Recorded information START

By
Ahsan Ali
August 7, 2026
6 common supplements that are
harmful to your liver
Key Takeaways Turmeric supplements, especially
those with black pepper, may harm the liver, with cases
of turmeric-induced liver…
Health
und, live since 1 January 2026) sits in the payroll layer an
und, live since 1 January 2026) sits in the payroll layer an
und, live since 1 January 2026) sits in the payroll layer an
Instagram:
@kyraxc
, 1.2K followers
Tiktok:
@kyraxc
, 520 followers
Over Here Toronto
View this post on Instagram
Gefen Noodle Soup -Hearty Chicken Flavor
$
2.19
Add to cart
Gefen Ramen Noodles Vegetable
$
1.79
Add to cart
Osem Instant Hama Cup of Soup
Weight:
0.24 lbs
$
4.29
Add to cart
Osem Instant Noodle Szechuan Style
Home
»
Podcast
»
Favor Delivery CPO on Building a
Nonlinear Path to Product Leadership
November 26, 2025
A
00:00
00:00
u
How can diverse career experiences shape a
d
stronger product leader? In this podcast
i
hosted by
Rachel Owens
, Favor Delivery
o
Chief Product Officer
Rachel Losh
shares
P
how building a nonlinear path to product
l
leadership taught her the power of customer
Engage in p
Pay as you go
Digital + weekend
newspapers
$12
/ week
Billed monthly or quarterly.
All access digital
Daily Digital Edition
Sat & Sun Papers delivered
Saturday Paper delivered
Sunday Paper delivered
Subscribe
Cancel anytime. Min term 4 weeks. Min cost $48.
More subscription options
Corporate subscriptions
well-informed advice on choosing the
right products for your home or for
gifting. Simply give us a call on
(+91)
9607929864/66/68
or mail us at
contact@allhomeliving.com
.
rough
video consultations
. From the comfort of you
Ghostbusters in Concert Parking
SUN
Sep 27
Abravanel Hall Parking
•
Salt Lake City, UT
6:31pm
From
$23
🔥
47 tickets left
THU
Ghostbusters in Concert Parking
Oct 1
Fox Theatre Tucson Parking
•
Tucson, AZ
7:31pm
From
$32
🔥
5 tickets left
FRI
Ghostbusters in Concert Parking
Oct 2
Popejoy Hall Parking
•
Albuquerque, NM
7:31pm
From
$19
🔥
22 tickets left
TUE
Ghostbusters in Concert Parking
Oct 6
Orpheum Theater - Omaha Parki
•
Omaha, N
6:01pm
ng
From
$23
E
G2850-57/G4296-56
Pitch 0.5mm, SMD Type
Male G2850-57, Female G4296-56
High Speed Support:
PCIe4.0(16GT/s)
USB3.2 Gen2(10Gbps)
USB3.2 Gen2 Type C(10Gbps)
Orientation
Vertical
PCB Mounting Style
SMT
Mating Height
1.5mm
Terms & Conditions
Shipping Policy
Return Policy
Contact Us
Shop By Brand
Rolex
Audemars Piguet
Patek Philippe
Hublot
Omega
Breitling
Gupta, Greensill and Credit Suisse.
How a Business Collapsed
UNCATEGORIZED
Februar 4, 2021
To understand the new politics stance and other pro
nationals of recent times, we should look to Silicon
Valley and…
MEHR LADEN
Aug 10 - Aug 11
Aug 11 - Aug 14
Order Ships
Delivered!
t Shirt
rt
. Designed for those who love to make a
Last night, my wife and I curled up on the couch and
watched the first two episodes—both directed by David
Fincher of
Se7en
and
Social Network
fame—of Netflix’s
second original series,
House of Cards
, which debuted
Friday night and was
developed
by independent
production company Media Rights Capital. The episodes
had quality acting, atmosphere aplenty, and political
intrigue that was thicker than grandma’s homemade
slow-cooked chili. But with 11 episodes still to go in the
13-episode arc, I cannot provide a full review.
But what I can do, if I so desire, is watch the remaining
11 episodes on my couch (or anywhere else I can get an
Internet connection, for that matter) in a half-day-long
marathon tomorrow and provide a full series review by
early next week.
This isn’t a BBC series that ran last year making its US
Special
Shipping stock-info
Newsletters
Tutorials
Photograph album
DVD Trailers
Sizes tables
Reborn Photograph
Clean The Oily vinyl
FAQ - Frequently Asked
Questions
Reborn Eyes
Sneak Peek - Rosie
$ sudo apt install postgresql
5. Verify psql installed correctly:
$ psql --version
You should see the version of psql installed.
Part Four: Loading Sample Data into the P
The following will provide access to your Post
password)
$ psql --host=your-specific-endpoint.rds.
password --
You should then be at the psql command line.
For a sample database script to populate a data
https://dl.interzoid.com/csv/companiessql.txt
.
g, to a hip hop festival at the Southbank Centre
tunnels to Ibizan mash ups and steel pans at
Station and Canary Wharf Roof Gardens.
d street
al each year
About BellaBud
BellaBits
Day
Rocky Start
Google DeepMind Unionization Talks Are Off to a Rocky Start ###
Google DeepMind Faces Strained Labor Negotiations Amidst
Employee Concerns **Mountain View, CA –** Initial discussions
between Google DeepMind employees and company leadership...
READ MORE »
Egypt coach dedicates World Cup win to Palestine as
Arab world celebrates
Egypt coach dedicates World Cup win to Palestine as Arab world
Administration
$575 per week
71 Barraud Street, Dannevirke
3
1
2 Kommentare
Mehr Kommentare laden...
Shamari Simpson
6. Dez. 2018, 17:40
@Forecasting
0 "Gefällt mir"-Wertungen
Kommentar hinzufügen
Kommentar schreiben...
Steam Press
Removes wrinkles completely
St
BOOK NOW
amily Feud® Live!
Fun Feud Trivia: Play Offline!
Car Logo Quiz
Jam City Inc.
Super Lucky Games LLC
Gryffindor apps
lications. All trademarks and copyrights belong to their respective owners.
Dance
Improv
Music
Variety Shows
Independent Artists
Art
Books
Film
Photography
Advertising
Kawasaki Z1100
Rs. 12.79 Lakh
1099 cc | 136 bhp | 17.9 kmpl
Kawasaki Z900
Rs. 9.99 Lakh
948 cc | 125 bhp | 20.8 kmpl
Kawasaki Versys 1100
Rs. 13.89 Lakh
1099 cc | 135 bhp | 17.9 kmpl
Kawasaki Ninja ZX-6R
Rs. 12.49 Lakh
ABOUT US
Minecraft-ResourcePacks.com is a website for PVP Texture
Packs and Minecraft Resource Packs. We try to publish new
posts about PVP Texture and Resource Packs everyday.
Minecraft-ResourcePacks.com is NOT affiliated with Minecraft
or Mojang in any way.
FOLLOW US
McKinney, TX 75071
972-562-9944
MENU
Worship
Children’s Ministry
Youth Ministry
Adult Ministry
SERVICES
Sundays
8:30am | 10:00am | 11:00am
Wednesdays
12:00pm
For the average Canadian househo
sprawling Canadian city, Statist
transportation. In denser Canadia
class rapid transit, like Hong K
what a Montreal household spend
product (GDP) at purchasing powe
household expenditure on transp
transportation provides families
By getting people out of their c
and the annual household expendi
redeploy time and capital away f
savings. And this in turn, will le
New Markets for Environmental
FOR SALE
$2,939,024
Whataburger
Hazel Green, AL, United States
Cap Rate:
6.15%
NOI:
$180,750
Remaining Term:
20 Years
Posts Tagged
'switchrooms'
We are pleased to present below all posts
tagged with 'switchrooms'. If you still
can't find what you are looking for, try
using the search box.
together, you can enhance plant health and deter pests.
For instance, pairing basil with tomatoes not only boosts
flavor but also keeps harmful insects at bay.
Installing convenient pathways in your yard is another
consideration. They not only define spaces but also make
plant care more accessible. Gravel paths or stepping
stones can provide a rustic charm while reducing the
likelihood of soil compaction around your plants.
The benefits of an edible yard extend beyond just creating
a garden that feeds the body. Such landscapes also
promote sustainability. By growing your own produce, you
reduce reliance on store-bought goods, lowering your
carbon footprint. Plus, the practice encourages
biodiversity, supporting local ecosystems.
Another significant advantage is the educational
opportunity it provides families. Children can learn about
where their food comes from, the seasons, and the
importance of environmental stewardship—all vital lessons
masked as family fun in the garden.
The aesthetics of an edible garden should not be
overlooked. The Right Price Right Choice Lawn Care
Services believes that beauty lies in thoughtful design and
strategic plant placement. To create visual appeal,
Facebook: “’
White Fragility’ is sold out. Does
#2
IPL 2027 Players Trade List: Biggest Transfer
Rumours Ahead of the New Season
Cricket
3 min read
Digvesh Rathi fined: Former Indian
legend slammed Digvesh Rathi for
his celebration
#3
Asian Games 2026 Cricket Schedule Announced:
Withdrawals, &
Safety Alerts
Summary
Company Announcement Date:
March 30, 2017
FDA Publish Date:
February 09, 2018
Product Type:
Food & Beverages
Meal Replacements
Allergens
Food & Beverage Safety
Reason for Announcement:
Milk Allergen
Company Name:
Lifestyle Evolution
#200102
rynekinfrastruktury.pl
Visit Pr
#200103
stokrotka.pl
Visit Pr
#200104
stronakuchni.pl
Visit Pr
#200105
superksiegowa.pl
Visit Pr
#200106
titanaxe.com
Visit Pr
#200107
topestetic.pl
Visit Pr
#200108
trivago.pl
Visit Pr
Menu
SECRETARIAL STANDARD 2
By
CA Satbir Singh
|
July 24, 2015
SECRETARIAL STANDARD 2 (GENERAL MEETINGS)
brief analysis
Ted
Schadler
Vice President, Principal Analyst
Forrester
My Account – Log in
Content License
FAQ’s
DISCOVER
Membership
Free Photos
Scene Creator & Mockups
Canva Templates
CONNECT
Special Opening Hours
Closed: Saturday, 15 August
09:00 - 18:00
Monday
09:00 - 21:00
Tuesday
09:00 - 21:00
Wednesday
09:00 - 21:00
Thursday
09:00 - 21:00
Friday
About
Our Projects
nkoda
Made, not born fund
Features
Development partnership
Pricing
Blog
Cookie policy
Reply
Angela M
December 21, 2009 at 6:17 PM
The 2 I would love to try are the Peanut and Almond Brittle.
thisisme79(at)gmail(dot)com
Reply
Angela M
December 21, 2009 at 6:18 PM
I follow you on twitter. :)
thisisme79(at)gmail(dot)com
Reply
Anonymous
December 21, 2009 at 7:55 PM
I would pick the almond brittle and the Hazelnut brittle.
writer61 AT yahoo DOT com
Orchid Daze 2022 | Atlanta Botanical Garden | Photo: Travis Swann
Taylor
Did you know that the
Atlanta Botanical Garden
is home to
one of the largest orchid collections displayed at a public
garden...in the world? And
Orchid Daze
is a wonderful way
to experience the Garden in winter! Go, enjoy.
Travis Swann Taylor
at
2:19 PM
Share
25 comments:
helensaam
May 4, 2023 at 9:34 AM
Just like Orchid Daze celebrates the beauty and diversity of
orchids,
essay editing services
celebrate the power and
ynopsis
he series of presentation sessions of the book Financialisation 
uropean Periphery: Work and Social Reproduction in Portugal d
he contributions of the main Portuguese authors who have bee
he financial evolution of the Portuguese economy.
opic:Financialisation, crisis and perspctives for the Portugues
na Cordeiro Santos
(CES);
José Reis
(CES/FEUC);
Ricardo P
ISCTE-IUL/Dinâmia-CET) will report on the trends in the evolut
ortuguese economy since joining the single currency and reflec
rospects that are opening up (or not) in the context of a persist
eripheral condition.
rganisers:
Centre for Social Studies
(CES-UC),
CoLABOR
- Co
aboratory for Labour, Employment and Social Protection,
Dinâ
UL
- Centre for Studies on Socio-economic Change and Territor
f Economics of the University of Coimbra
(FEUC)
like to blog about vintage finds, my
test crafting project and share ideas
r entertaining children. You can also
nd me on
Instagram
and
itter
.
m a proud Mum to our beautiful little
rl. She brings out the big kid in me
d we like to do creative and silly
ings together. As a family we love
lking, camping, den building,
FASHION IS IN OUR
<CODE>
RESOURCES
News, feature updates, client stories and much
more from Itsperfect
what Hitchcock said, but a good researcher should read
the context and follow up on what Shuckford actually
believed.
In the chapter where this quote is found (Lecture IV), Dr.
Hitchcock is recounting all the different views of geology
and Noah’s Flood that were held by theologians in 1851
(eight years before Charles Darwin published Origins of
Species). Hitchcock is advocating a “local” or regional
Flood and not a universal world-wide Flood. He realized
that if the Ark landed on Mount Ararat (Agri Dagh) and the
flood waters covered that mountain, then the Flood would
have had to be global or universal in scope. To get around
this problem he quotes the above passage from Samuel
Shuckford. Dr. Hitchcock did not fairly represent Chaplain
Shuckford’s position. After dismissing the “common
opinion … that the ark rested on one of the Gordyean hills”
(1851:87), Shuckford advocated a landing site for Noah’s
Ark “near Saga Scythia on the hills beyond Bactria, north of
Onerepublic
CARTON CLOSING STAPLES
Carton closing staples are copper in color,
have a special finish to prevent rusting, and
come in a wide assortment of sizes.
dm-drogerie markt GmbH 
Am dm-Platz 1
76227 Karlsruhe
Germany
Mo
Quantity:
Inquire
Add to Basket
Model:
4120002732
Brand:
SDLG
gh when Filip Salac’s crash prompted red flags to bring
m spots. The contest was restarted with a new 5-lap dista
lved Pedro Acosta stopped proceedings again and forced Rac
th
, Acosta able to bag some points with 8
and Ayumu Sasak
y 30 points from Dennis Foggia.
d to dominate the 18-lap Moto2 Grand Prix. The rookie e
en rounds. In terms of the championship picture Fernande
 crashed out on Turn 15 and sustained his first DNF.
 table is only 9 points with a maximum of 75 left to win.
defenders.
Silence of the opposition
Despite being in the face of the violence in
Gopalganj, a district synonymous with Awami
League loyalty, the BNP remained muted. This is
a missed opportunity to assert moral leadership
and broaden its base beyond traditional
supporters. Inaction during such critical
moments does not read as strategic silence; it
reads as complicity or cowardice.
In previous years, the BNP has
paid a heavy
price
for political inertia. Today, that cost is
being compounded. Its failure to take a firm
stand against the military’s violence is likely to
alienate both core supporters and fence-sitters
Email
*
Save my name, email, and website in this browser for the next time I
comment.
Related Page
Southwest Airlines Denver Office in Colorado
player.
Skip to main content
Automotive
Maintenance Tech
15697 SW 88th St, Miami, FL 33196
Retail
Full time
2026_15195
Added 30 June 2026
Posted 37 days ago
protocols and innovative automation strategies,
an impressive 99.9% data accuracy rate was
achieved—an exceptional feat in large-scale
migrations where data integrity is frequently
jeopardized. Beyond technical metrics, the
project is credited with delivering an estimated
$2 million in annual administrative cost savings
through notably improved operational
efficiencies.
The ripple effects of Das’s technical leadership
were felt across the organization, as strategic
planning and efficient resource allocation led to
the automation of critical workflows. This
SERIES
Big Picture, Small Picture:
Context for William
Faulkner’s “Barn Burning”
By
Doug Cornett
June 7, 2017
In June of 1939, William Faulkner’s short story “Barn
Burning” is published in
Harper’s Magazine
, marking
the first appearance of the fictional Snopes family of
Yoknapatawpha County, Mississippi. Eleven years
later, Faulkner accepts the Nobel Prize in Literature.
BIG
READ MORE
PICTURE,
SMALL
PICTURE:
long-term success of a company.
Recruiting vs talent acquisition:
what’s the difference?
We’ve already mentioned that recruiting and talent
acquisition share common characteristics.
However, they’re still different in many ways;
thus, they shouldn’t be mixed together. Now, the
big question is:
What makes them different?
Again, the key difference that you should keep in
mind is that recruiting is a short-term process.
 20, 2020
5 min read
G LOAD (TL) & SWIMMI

Recorded information END

▶ **Instructions to follow**
Count the lines of the records that contain the string "opportunity", with case taken into account. Give only the number.

▶ **Answer to this problem**
2